[Date Prev][Date Next][Thread Prev][Thread Next]
[Date Index]
[Thread Index]
- Subject: Re: Unicode and UTF-8 the Lua way, mid-discussion (was Re: What do you miss most in Lua)
- From: Dirk Laurie <dirk.laurie@...>
- Date: Wed, 8 Feb 2012 20:01:12 +0200
Op 8 februari 2012 17:18 schreef Jay Carlson <nop@nop.com> het volgende:
[1]: Why yes, if UTF-8 processing is how we do Unicode processing, and
we don't have the character property tables, we've reduced this to a
trivial case of the whole "strings have types; will your language help
you?" question. It's just a very simple language.
[2]: Patterns look very difficult to fix up on the Lua side though.
I think we are all agreed that some sort of UTF8 support in Lua is desirable if not essential. The question is: how?
(1) Additional functions in "string" library, e.g. str:usub(3,6) extracts UTF8 characters 3 to 6 and throws an error if str is not valid UTF8. Pro: simplest. Con: requires a change in 'official' Lua, can't genuinely start mid-string.
(2) Another standard library, say "ustring", with functions like "string" but UTF8 semantics, say ustring.sub(str,3,6). Pro: can be implemented as a third-party library with no change to 'official' Lua. Con: like (1), also no object oriented calls.

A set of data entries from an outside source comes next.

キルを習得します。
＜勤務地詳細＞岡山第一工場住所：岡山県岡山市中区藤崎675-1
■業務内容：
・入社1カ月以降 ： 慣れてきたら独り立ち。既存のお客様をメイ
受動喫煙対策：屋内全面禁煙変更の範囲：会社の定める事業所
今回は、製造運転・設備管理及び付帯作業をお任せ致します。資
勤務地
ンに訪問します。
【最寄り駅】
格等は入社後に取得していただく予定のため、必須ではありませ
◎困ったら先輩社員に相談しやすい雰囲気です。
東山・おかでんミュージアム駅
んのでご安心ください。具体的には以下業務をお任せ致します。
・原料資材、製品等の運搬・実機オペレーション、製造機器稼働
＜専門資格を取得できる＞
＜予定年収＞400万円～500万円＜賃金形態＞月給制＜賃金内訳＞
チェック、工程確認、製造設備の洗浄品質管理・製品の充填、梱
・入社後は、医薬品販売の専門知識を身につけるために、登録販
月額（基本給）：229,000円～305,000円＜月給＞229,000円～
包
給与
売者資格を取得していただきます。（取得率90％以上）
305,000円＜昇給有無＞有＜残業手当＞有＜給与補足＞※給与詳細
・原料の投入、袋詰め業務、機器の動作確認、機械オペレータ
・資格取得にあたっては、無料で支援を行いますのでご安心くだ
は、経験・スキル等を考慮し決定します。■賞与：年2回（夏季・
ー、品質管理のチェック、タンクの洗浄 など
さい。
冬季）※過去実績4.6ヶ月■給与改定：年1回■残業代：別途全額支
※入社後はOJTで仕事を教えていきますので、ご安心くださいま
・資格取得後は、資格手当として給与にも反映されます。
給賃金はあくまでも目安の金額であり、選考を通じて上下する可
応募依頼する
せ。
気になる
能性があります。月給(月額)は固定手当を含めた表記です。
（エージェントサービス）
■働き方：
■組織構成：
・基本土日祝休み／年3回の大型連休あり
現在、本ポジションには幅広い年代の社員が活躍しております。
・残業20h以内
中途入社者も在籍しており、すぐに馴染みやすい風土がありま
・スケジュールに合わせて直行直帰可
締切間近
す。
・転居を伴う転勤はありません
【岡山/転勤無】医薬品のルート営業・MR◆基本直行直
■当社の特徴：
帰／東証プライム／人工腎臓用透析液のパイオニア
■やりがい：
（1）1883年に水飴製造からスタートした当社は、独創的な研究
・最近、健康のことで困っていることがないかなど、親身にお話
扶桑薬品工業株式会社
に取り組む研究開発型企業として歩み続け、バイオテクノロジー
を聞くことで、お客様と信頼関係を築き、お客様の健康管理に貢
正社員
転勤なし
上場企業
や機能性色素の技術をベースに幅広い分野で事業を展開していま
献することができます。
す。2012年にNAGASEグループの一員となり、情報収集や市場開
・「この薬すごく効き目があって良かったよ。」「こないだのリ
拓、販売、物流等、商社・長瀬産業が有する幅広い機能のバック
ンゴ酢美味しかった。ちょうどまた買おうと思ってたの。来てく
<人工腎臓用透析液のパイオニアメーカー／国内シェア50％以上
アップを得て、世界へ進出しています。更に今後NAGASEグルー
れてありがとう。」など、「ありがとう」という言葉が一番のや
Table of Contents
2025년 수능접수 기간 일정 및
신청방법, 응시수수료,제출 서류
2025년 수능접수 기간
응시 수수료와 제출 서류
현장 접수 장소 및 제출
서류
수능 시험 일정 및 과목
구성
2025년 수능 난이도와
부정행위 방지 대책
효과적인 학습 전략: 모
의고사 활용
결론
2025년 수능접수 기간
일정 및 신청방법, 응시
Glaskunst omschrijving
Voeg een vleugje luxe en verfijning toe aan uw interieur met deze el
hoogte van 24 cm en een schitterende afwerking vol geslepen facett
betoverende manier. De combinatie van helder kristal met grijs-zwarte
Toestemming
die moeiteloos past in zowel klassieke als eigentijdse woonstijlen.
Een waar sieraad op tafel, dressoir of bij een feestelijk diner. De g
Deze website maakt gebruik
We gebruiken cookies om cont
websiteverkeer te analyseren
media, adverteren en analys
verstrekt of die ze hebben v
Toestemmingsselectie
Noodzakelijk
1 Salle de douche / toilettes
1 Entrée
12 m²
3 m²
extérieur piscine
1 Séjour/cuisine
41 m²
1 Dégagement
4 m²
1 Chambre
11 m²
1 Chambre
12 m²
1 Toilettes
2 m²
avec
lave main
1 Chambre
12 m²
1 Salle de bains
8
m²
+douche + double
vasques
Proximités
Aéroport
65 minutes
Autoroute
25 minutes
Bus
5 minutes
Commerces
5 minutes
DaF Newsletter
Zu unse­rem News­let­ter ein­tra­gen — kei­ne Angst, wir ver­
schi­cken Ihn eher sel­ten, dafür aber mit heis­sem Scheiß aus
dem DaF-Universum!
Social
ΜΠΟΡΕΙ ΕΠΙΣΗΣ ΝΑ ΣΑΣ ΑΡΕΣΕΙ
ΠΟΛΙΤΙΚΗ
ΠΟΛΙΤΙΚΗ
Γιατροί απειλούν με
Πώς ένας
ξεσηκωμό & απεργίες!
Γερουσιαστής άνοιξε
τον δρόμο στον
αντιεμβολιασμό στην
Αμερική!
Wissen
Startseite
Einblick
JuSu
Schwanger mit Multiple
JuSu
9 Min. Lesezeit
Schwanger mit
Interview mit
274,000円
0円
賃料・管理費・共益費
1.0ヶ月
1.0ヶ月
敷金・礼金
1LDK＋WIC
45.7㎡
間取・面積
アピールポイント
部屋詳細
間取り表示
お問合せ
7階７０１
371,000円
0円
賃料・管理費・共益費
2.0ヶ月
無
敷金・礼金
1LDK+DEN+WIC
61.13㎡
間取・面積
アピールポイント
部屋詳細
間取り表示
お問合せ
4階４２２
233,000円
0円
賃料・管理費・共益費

(3) Another standard library, say "utf8", but operating on userdata, e.g. ustr:sub(3,6). ustr:type() is 'utf8'. Creates a private code point address list. Pro: avoids cons of (1) and (2). Con: requires conversion to-from string.
But your item [2] really kills all of these ideas. If we can't have ustr:match, we may as well compile Lua with 16-bit Unicode strings if our locale is fundamentally non-ASCII.